La jauge

Mon grand père le faisait déjà, il continuait à conduire des bornes et des bornes après que le témoin de la jauge d’essence se soit allumé. J’ai évidemment fait mien cet héritage, ce peu, ce presque rien à hériter m’étant devenu , j’imagine, d’autant plus précieux au fur et à mesure des années que j’ai été spolié de tout le reste.

Non pas que j’en conserve une rancune particulière désormais. Non, j’ai tout pardonné bien sur, sinon il m’aurait été proprement impossible de vivre. La rage et la haine ne dure qu’un temps pour apprendre à se construire différemment, il faut cependant éviter de les conserver comme des alliés persistants,car nul doute que ceux ci auraient tôt fait de nous dévorer les entrailles.

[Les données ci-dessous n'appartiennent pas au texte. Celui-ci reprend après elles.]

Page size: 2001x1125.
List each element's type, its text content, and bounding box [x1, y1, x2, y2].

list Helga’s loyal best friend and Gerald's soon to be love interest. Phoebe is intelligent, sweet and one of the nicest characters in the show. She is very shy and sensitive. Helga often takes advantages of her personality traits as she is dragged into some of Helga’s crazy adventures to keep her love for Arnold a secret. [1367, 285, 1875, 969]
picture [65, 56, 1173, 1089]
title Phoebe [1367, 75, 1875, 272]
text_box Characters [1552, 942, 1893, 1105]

J’allais m’engager sur la route de Vanosc lorsque j’en ai eu marre tout à coup de jouer avec le feu. J’ai fait signe aux quatre véhicules qui me suivaient, de me dépasser en indiquant sommairement la destination vers laquelle nous nous dirigions, et puis j’ai rebroussé chemin vers la nationale, je me suis engagé dans la direction de Saint Egrève, autrement dit vers l’inconnu, dans la quête d’une station essence.

La route s’enfonçant entre les flancs des collines ardéchoises ne présageait rien qui vaille, nulle maison, nul village, pendant quelques kilomètres je me demandais à la fois jusqu’où il allait falloir rouler en même temps que je faisais un point rapide sur les conséquences désagréables de la sale manie qui m’avait été transmise.

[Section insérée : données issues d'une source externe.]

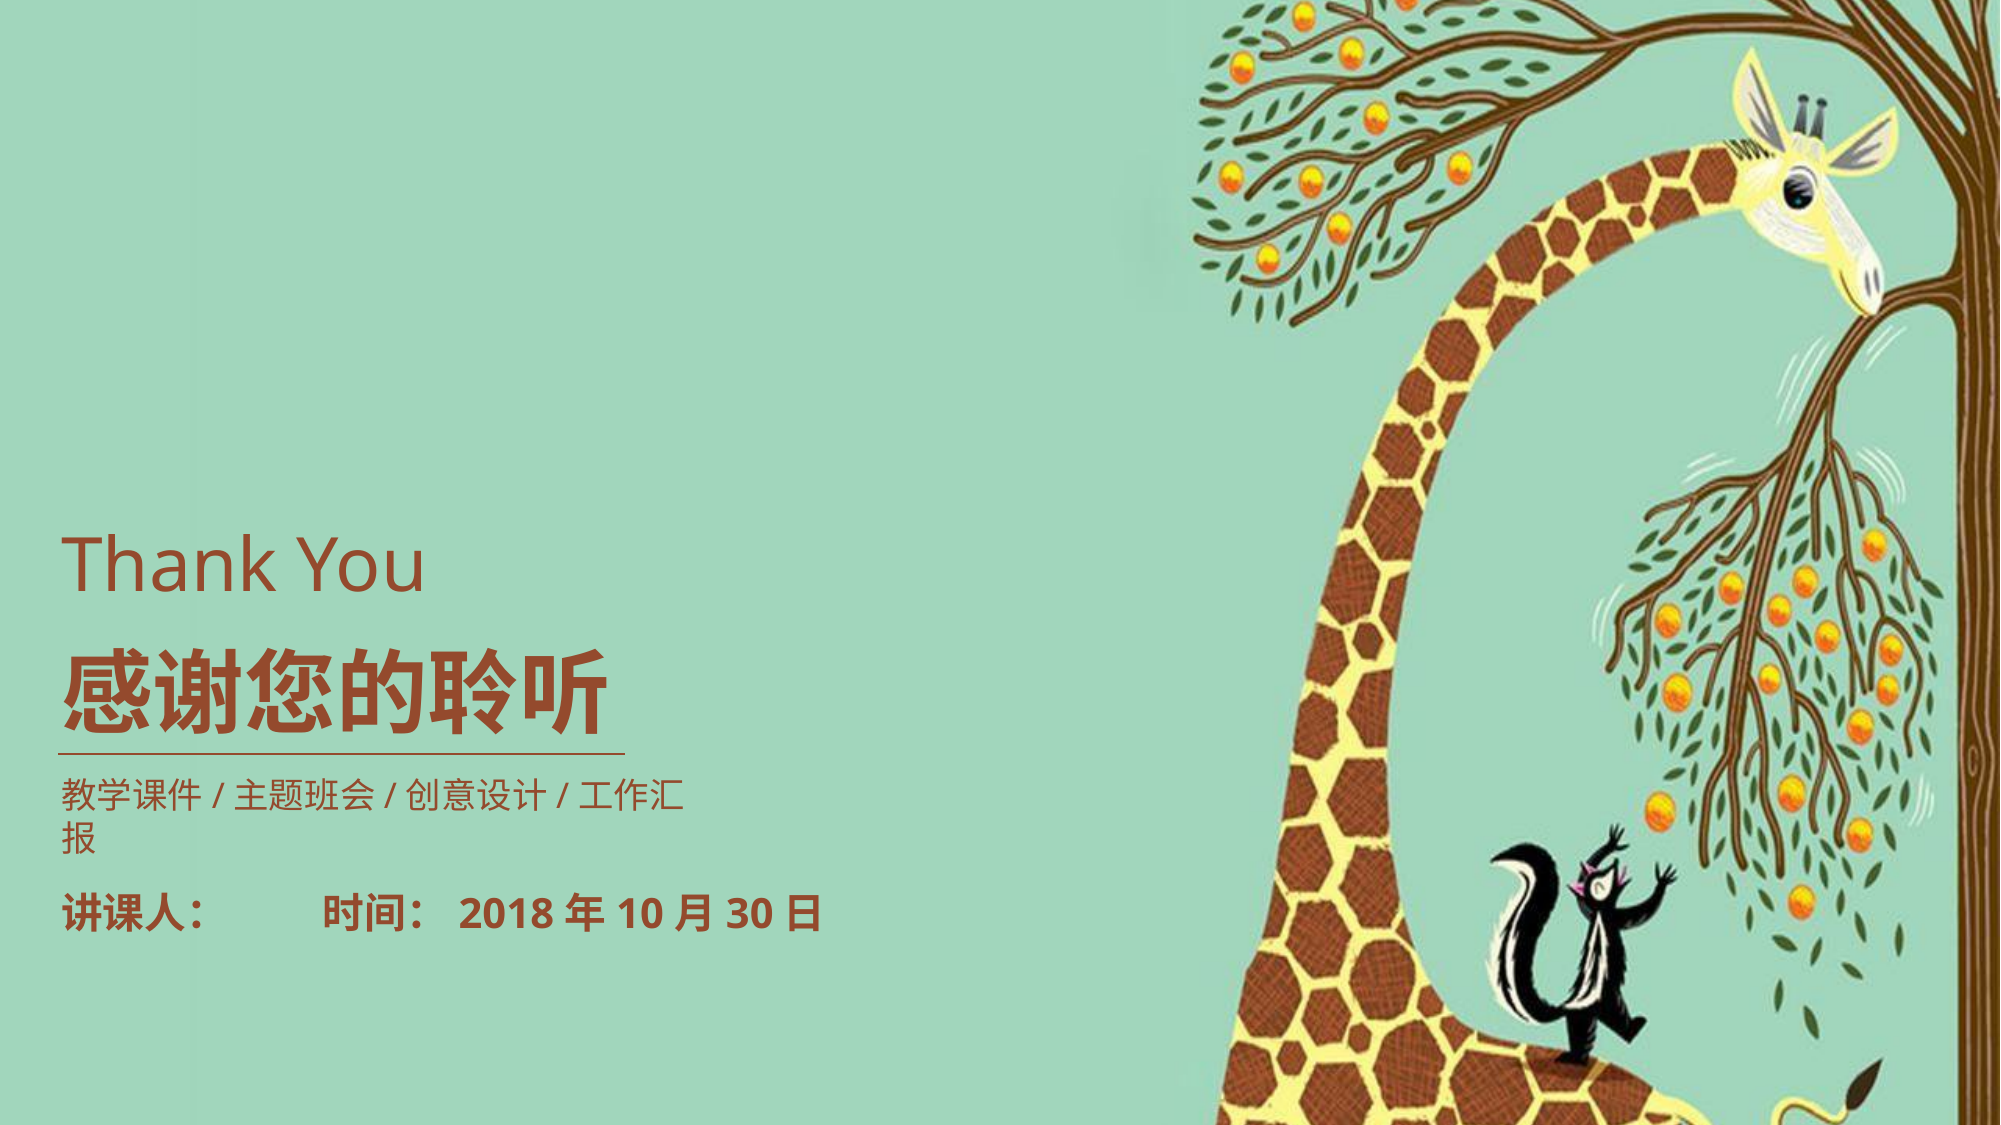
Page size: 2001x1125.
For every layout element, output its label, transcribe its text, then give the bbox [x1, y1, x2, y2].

text_box 教学课件/主题班会/创意设计/工作汇报 [46, 765, 713, 866]
text_box Thank You [46, 509, 480, 615]
text_box 讲课人： 时间：2018年10月30日 [46, 879, 939, 945]
text_box 感谢您的聆听 [46, 627, 645, 753]
picture [0, 0, 2000, 1125]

Tomber en panne serait tellement ridicule, plusieurs fois j’avais imaginé m’arrêter à une station, elles étaient nombreuses dans Annonay tout à l’heure, mais à l’idée d’interrompre le convoi tout entier , j’avais éludé. Entre deux situations ridicules c’est souvent la pire qu’il s’agit de choisir évidemment.

Un bref instant j’aperçois la silhouette falote de ce petit gamin sur le dos duquel les parents ont placardé leur dépit dans le mot « cancre » et qui devait se rendre au village le samedi pour aller quérir le pain et le journal.

C’est derrière un nouveau virage que soudain j’aperçus la station, au début j’ai cru qu’elle était abandonnée, tout paraissait si désuet, à l’abandon, pas même d’enseigne lumineuse indiquant les tarifs des carburants. J’allais presque la dépasser avec dépit lorsque j’ai aperçu la porte du bureau entre ouverte. coup de frein, marche arrière, et me voilà devant une charmante petite dame qui me demande pour combien je veux de 95.

Le destin encore une fois de plus aura donc été clément et m’aura pardonné cette nouvelle provocation, quasiment automatique.

Il faudra tout de même que je creuse un peu plus un jour d’où me vient cette sensation d’avoir toujours plus ou moins peur d’être ridicule.